ヴェルミーリョをさがせⅣ
疲弊したフィンを担ぎつつ、
グリムは2つの場所を経由し目撃情報のあった西区まで来た。
「……これで準備は整ったッスね」
手には宿屋に無理を言い借りてきたシーツ……ヴェルミーリョが使っていたものと、知識ギルドで借りてきた一冊の本。
「ようやっと文字の勉強が終わったところで、まだスキルを自在に使えるわけじゃないスけど……やるしかないッス!」
……友を助ける力を。
本を開き、そう心に強く念じる。
するとグリムの心に共鳴するかのように、力強く本が輝き出す。
「お願いします!どうかヴェルミーリョさんを!!」
輝く本から黄金の文字が溢れ、収束する。
そこには軽装に羽つき帽子を被った金髪の青年と、大きな狼が立っていた。
よし!成功したッス!!
ひとまず第一段階、スキル【本で読んだものを取り出す能力】を発動させることに成功したグリムは嬉しさを感じつつほっとする。
今回呼んだ人物は、魔界と同じく識字率向上のため刷られた、この国の絵本「狼使いと癒やしの魔導書」からだ。
実在した人物がモデルで、
呪いをかけられた女性を救うために、青年と狼が「癒やしの魔導書」といわれる伝説のアイテムを探す旅をする、という内容だ。

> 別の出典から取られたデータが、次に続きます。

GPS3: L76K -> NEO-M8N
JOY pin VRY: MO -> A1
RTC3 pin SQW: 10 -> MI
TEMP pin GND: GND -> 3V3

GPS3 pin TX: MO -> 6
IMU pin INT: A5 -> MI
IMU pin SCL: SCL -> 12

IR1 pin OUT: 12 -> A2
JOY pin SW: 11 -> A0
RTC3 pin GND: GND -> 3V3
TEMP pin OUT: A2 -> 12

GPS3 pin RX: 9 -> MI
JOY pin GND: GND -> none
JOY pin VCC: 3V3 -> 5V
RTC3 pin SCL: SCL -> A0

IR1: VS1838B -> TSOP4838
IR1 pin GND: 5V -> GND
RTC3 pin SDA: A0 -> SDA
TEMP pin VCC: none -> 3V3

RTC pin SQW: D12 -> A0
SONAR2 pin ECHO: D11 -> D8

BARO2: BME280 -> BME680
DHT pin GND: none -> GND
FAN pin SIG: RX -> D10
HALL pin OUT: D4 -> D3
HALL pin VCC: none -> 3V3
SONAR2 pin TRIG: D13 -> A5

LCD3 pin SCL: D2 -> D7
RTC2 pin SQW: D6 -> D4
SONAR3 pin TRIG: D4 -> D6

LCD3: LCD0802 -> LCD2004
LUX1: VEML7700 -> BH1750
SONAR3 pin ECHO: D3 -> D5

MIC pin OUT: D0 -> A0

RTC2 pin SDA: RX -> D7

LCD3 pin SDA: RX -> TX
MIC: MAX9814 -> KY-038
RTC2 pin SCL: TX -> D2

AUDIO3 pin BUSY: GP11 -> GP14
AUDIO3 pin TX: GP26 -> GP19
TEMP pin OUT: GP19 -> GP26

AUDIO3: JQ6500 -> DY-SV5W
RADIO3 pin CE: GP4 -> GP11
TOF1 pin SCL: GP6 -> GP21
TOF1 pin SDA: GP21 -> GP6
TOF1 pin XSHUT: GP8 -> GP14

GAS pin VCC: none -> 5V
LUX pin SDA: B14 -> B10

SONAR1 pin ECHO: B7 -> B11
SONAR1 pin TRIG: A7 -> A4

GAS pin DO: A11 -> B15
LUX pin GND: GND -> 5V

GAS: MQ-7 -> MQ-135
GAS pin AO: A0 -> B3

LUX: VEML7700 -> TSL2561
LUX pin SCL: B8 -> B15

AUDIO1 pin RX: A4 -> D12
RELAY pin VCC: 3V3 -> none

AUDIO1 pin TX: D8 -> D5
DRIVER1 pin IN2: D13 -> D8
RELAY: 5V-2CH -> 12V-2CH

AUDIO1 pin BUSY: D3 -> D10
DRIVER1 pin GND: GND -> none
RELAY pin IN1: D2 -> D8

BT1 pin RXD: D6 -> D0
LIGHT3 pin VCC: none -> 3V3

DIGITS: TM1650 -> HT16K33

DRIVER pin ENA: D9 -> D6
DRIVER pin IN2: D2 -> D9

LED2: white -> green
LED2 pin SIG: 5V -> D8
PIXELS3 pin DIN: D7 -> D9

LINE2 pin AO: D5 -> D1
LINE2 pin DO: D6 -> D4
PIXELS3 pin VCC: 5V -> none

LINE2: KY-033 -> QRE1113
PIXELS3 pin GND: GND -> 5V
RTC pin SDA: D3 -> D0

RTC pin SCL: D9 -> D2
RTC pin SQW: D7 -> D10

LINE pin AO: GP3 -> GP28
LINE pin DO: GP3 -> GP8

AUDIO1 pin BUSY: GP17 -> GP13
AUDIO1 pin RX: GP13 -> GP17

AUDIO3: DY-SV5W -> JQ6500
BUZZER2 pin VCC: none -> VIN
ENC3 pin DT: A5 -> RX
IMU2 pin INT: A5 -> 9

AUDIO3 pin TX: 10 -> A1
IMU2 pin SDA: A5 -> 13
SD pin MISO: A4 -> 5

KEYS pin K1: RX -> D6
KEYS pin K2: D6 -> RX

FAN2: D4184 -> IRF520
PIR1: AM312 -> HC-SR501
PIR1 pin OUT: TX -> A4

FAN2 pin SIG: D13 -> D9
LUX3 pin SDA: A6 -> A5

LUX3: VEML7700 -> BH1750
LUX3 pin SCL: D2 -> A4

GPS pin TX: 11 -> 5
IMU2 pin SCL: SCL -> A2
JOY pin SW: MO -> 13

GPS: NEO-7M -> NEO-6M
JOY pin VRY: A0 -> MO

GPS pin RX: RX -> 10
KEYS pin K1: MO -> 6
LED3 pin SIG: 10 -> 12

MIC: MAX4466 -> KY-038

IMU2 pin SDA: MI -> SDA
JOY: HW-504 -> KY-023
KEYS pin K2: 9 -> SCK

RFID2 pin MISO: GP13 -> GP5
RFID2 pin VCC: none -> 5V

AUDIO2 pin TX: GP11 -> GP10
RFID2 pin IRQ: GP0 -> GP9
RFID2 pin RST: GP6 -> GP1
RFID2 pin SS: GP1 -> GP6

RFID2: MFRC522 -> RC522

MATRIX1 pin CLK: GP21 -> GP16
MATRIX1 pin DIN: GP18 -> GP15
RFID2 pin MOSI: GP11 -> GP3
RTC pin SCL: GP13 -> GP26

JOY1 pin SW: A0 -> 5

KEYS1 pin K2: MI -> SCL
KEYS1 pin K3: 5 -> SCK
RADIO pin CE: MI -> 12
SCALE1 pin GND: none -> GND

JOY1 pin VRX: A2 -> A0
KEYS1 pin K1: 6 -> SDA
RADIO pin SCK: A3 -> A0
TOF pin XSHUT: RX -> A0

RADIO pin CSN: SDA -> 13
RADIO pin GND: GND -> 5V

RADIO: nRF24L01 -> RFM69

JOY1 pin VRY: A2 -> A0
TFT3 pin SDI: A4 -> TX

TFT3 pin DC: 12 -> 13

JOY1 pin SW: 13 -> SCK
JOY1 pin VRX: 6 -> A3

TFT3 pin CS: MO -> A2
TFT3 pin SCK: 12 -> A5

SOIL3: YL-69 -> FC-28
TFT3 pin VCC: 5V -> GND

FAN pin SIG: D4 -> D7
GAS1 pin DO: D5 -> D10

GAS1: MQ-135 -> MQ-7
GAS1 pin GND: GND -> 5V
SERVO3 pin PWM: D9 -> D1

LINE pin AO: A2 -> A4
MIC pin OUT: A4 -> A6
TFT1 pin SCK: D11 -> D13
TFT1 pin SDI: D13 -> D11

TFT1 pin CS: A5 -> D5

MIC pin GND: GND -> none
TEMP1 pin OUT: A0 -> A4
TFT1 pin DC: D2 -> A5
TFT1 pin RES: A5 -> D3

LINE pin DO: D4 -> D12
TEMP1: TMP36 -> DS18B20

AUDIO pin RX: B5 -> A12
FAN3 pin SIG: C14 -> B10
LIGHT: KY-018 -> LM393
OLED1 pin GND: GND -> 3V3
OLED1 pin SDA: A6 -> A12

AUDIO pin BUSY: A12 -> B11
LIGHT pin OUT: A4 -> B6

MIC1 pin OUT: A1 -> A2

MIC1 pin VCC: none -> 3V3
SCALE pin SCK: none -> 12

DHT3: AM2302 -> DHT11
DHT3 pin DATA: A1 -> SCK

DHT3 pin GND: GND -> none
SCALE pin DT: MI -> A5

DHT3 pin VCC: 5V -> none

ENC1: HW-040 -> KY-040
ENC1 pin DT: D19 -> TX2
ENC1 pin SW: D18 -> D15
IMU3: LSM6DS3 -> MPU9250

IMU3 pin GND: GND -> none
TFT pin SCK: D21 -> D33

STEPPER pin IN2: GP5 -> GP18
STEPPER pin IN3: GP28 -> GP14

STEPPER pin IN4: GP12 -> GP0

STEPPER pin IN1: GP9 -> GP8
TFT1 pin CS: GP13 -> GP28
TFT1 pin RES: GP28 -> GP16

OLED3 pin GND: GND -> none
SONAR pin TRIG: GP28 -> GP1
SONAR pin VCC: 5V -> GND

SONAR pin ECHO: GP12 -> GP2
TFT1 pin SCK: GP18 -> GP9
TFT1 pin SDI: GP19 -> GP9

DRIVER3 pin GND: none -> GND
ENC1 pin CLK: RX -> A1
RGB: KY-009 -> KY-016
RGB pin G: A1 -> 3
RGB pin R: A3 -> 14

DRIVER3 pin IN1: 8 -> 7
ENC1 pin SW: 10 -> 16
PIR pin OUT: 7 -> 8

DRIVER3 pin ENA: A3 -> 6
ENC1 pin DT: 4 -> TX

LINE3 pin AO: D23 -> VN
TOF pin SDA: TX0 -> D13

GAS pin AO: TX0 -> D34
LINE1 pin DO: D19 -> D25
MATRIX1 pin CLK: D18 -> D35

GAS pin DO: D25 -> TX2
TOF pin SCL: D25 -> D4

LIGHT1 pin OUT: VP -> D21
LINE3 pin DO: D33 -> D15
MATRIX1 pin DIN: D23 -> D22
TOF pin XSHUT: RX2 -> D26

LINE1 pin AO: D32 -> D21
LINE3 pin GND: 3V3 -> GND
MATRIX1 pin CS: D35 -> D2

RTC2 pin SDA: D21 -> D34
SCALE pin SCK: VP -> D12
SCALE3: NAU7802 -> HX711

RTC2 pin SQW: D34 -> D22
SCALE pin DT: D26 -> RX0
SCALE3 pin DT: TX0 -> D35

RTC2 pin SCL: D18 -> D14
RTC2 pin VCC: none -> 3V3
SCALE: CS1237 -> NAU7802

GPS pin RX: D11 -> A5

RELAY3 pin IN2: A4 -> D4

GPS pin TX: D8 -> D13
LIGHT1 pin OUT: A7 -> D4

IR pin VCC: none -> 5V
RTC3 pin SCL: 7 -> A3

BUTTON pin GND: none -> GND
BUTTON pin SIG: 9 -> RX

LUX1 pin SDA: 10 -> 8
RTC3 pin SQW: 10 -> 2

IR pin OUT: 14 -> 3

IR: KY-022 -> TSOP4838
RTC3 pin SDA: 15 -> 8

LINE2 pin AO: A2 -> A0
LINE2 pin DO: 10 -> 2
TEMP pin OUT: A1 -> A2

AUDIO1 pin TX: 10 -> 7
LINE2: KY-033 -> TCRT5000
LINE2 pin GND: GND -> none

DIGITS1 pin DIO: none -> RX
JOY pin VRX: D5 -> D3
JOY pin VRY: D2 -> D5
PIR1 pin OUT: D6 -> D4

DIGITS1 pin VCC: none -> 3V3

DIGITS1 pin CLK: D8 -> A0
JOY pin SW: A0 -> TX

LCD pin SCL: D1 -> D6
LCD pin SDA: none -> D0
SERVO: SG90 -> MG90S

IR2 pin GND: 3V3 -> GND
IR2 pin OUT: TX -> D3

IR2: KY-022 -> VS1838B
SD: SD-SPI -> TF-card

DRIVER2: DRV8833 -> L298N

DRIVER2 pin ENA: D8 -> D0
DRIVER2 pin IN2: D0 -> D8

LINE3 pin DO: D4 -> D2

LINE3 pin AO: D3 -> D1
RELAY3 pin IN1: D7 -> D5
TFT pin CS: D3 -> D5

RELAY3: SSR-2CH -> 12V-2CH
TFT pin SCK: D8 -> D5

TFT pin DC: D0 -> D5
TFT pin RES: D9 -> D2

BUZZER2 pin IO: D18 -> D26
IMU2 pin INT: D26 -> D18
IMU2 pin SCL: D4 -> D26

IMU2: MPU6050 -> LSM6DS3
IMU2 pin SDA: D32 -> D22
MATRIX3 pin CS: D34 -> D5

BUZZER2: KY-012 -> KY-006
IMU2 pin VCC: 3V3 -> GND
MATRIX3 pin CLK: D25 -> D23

初めてスキルを使った時と同じような条件の本が選べたのは本当に運が良かった。
グリムが状況を説明するために話しかけようとするが、青年がそれを遮る。
「……なるほど、君が僕を呼んだ訳か。
ああ。人探しで余裕もないって事も分かってるよ、大事な人が捕まっているんだね?」
「は、はい!そうッス!!」
グリムは驚いた。
どうやら自分のスキル【本で読んだものを取り出す能力】で呼び出した人物は、自分の願いや伝えたい事があらかじめ伝達された状態で出てくるらしい。
「私も長居はできないようだし手早く済まそう。
まぁこの私、鷹の目のリースとその相棒、オロスに任せたまえ」
そう言うと青年はグリムからシーツを受け取り、オロスと呼ばれた狼に
嗅がせる。
匂いを覚えたオロスは周りの空気を嗅ぎ出し、迷いなく西区の街を走り出す。
「よし、君の大事な友達を救いに行こう!」
そう言いながらリースはグリムへと手を差し伸べる。
その手を掴んだグリムは固くうなずき、走っていくオロスの後を追った――。
――――――――――――――――
魔力の使い過ぎで疲弊してしまったフィンの自我は、意識の底でゆらゆらと揺らめいていた。
沈んだ意識の中では、思考することすら難しい。
身体にも力が入らない。
周りの状況も分からない。
それでも、自分がやらねばならない事は思い出せた。
否、思い出した。
なんとかしなくては。
まだやらなくちゃいけない事があるんだ。
こんなところでまごついている暇なんて無い。
じたばたと藻掻くが手は何も掴めず、足は鉛のように重い。
そうしてしばらく足掻いていると、不意に何かがちらつくのが見えた。
手足を必死に動かしそちらへと進んでみる。
目の前まで来たところで、やっとその正体に気付く。
それは、普段自分が取り入れている視覚や聴覚、触覚が無くなった事で初めて認識出来るようになったもの。
自分の、魔力の根源であった。
手を伸ばし、それに触れる。
弱々しく、今にも消えてしまいそうな灯火だ。
もっと自分に力があれば……
自分の非力さに涙を浮かべたフィンはその灯火を胸に抱き、願う。
今すぐにでも、この灯火が猛り狂う炎のようになってしまえばいいのに。
そうして灯火を抱いていると、驚くべき事がフィンの身体に起きた――。